RIM Is Hurting, But It’s Not Dead Just Yet - Garbage
http://techcrunch.com/2012/07/01/rim-is-hurting-but-its-not-dead-just-yet/
======
Zenst
They have a hardware phone ready for a operating system that wont be around
until next year. That in itself is not a good situation to be in and one that
is being overlooked on the back of this delay until 2013.

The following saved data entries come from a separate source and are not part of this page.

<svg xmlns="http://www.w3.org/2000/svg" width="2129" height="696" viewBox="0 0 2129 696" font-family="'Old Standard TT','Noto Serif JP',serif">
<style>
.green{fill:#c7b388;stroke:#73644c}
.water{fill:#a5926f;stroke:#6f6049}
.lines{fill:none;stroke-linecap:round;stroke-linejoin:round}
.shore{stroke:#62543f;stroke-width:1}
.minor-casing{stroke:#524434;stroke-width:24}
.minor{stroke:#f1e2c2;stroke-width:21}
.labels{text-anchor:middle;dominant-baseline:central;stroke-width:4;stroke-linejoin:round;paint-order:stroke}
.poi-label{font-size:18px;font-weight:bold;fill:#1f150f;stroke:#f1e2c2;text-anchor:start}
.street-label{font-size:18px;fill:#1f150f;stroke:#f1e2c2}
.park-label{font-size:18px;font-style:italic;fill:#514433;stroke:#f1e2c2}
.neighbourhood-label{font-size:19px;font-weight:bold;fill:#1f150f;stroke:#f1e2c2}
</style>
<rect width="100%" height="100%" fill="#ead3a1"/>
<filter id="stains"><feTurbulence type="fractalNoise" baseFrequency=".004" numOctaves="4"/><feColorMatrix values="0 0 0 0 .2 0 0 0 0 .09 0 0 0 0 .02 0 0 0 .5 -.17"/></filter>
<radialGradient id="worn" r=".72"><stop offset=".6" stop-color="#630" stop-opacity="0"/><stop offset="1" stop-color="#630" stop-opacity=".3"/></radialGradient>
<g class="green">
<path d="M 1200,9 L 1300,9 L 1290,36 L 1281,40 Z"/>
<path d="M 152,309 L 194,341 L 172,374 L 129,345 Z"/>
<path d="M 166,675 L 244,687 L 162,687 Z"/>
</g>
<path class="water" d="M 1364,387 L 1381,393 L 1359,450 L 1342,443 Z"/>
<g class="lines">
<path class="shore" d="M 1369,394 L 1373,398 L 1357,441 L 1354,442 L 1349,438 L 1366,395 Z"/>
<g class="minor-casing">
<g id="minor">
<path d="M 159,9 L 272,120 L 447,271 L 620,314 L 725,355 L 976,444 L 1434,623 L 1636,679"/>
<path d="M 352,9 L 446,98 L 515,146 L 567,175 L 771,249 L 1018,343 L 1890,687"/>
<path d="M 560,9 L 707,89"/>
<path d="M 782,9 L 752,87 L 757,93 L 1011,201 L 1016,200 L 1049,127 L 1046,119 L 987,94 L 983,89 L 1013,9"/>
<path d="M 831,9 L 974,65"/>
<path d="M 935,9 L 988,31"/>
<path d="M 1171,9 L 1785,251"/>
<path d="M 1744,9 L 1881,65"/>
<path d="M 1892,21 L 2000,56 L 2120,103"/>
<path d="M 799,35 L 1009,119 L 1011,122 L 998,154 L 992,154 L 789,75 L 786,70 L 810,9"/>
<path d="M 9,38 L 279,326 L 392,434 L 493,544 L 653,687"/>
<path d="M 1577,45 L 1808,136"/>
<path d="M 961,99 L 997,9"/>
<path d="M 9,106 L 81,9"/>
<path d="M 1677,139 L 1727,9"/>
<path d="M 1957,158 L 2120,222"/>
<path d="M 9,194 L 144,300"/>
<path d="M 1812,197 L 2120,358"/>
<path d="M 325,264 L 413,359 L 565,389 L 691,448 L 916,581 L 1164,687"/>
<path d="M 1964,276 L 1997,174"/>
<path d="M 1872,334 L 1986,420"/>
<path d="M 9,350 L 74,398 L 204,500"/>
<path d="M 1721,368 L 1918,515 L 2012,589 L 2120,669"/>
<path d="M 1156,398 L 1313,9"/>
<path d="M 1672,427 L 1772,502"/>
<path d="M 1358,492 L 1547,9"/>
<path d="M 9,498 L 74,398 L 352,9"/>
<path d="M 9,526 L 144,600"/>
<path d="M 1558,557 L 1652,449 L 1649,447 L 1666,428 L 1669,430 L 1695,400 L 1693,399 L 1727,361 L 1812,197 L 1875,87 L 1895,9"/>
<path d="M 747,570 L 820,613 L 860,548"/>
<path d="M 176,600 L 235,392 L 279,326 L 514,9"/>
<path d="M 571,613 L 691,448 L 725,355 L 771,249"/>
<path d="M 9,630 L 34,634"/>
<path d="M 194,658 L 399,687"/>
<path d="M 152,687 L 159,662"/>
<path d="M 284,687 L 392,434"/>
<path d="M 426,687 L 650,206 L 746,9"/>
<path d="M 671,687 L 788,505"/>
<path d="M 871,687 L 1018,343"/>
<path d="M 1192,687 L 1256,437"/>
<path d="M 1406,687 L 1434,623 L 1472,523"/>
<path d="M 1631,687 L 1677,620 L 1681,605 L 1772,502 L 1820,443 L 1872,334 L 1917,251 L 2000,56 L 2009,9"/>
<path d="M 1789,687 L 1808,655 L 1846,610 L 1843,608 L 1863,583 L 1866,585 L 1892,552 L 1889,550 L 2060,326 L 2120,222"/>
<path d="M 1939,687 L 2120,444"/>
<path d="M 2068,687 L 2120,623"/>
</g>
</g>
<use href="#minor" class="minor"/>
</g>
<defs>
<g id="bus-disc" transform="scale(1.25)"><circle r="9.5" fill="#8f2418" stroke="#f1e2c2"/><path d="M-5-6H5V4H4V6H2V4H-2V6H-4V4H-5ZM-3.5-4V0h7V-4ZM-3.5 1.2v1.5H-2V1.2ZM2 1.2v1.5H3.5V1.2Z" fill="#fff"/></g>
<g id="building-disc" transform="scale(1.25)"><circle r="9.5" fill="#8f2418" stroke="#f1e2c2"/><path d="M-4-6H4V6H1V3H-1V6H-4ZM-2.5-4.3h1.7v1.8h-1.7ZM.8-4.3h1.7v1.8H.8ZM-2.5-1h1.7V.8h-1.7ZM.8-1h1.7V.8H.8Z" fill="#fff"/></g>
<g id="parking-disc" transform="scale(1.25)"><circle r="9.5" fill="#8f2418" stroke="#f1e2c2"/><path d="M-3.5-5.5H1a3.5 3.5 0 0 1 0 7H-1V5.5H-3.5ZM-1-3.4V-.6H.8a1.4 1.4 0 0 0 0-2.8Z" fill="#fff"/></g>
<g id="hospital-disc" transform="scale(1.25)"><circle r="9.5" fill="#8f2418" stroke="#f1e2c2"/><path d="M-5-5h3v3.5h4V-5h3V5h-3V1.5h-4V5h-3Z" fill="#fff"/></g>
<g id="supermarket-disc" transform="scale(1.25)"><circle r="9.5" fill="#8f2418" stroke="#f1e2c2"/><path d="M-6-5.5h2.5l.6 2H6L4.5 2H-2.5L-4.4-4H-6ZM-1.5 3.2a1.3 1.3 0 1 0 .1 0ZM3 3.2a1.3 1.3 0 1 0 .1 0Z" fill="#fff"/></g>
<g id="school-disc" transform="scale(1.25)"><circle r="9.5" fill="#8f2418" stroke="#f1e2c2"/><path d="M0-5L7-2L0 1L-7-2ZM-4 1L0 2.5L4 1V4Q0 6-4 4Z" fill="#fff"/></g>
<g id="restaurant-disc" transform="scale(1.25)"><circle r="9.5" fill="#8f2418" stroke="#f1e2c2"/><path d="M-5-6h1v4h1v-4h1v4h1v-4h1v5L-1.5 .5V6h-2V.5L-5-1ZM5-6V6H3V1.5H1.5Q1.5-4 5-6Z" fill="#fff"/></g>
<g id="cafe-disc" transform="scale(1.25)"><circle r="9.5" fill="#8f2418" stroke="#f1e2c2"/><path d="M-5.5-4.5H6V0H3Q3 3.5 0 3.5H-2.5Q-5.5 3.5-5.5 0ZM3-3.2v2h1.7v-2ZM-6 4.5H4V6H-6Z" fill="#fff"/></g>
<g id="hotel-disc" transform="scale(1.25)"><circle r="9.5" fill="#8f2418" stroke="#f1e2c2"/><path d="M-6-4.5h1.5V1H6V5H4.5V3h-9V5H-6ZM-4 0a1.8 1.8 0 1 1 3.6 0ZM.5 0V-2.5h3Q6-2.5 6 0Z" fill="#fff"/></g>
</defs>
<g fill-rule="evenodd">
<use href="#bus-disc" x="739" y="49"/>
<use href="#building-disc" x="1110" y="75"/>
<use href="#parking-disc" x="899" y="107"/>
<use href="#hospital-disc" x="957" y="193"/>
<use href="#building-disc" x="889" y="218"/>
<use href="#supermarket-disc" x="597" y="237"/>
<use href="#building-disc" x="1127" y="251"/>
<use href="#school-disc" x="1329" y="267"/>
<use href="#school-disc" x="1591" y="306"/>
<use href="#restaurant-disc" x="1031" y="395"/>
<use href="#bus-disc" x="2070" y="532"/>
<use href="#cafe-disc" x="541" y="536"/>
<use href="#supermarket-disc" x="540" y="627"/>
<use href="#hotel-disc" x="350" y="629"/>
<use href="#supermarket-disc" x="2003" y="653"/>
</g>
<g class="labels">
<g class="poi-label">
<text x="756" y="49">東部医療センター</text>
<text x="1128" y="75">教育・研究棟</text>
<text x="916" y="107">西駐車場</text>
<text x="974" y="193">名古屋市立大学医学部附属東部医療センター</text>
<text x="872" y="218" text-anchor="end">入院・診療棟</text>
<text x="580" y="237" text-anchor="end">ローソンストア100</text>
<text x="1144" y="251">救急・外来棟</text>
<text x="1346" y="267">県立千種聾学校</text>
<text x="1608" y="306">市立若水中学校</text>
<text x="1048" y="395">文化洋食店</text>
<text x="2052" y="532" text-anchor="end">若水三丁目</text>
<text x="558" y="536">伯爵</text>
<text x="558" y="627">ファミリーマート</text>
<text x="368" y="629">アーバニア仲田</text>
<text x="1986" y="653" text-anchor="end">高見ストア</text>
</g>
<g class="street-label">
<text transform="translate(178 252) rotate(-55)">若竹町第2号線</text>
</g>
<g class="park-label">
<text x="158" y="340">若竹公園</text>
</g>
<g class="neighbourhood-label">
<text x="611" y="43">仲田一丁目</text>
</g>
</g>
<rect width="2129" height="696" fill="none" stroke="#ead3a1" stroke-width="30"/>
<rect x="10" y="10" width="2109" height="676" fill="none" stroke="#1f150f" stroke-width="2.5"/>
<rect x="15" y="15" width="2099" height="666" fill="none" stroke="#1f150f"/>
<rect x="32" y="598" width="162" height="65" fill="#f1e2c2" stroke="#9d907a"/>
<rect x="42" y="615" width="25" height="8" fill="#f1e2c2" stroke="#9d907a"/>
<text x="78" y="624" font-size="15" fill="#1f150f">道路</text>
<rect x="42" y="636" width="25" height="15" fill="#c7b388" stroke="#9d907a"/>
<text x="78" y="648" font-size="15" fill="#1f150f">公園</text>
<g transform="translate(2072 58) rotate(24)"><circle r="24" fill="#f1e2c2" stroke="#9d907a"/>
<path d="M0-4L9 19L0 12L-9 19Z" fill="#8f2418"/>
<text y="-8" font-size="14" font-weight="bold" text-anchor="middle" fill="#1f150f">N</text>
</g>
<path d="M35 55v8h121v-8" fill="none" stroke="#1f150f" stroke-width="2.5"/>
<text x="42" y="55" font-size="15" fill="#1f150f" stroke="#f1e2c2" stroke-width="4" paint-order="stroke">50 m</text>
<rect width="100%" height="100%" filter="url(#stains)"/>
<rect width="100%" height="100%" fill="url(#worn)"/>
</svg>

That in itself will mean they are lined up to take a hit on hardware and this
is a operating system that wasn't new. QNX has been aroudn for a while and
they only had to add a few bits and in that they have failed and failed and
failed adding delays and delays until everybody has lost faith. They were
struggerling to embrace there developers on the old platform and alienated so
many.

Who would develop for a platform that is constantly being delayed and has a
development enviroment that is so behind other options that you are in effect
limiting yourself to developers who have sado masacistic tendancies and are in
no rush to see there product released.

Apart from some from of TAX write of I cant think of any reason to develop for
RIMs new OS.

I also have to wonder what they have been doing to get into this state as they
have not inovated in any way since 2007. How many wasted hows have they spent
on developers in house who have failed to deliver, how many hours and people
as the results they are showing are akin to a single person doing all the
work. Even then I'd put a single person against what they are producing in the
timeframes involved.

Sad part is they will eventualy do BBM as application for android and apple.

Only one thing going for them, or at least was and been overlooked by RIM's
marketing and that is this question: If you have all the standard protection
available enabled - what phone would you feel comfortable loosing with all
your data? Would you feel your data is safe on a iPhone or a Android or a
Blackbery, which one would you feel safest?